- IATA: none; ICAO: KATA; FAA LID: ATA;

Summary
- Airport type: Public
- Owner: City of Atlanta
- Serves: Atlanta, Texas
- Location: 202 Airport Dr, Atlanta, TX 75551
- Elevation AMSL: 280.3 ft (85.4 m)
- Coordinates: 33°06′09″N 094°11′42″W﻿ / ﻿33.10250°N 94.19500°W

Map
- ATA Location within Texas

Runways
| Direction | Length |  | Surface |
| ft | m |
| 05/23 | 3,800 | 1,158 | Asphalt |
| 15/33 | 2,264 | 690 | Turf |

Statistics (2016)
- Aircraft operations: 20,000
- Based aircraft: 39
- Sources: Federal Aviation Administration unless noted otherwise

= Hall-Miller Municipal Airport =

Municipal airport in Atlanta, Texas, United States

Hall-Miller Municipal Airport is a city-owned public airport 2 nmi southwest of the central business district of Atlanta, Cass County, Texas, United States. Most U.S. airports use the same three-letter location identifier for the FAA and IATA, but Hall-Miller Municipal Airport is assigned ATA by the FAA and has no IATA designation. IATA assigned ATA to Comandante FAP Germán Arias Graziani Airport in Anta, Ancash Region, Peru.

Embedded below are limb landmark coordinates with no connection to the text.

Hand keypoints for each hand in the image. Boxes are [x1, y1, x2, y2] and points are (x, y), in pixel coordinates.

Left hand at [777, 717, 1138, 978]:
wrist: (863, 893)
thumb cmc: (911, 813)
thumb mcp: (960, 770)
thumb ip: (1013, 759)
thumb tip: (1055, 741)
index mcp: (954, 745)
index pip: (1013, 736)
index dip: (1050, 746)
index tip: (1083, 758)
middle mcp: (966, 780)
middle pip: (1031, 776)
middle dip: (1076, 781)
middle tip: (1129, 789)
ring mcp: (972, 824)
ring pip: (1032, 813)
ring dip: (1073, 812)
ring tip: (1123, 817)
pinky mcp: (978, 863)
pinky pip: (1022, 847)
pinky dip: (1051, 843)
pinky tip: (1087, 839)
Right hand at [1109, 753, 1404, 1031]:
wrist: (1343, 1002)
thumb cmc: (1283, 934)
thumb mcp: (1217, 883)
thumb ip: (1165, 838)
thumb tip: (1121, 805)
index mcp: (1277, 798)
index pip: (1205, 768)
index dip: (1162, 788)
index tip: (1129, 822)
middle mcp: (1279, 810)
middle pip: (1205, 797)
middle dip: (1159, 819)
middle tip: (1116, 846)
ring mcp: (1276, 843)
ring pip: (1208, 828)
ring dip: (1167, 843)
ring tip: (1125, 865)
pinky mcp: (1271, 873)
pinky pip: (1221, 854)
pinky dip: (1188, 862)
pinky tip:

The airport is used solely for general aviation purposes.

== Facilities ==
Hall-Miller Municipal Airport covers 162 acre at an elevation of 280.3 ft above mean sea level (AMSL), and has two runways:
- Runway 05/23: 3,800 x 60 ft. (1,158 x 18 m), Surface: Asphalt
- Runway 15/33: 2,264 x 75 ft. (690 x 23 m), Surface: Turf
The Texas Department of Transportation lists the length of Runway 15/33 as 2,463 ft (751 m).

For the year ending 9 June 2016, the airport had 20,000 aircraft operations, averaging 55 per day: 100% general aviation. 39 aircraft were then based at this airport: 95% single-engine, 3% multi-engine, and 3% ultralight.

== Accidents and incidents ==
- 19 January 1997: A Mahan Starduster II, (Note: Homebuilt aircraft with the builder's last name listed as the manufacturer; possibly a Stolp Starduster Too.) registration number N45227, was on approach when it lost engine power and the pilot performed a forced landing on a highway; the aircraft collided with a tree and came to rest in a pasture, suffering substantial damage, with the single passenger suffered serious injuries and the pilot suffered minor injuries. The pilot reported that he believed that the throttle fell back to the idle position due to a loose clamp; an FAA inspector "concluded that the power loss was due to failure of the engine throttle control cable." The accident was attributed to "improper maintenance by unknown person(s), which resulted in the failure of the throttle cable and a substantial loss of engine power. A factor relating to the accident was: the lack of suitable terrain for the forced landing."